Compito richiesto:
Nell'estratto sulla frittura, il riempimento e la panatura, con quali ingredienti si consiglia di preparare la pastella densa per la panatura?
=== Estratto ===
La frittura. Rigorosamente a immersione in abbondante olio di semi di arachidi anche se i più intransigenti rivendicheranno l’uso dell’olio d’oliva. Oh, fate come minchia volete.

La pratica di riempimento. Si fa una palla di riso, la si scava con un pollice, si introduce il ripieno e si sigilla richiudendo la palla scavata, magari prendendo dell’altro riso. È importante avere sempre accanto una ciotola di acqua fredda con cui umettarsi le dita per evitare che i chicchi s’incollino alle mani.

Infine, la panatura. Dev’essere una corazza da guerriero dell’Impero Romano, una roba impenetrabile che, al momento del fatidico morso, deve croccare senza frantumarsi. Consiglio di farla con una pastella densa di acqua fredda e semola di grano duro – dosi “a sentimento” – e poi passare al pangrattato piuttosto che usare il classico metodo farina-uovo sbattuto-pangrattato. Vi viene ‘na roba a prova di incisivi rotti.
=== Dati forniti ===
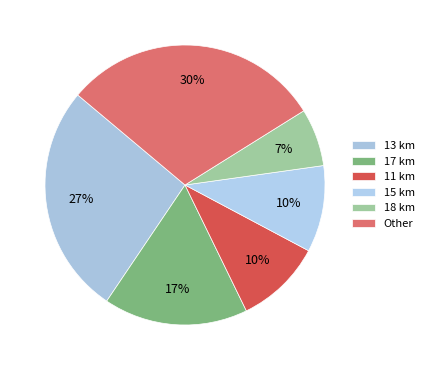

Count the number of slices in the pie.

6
===
Risposta:
Con acqua fredda e semola di grano duro.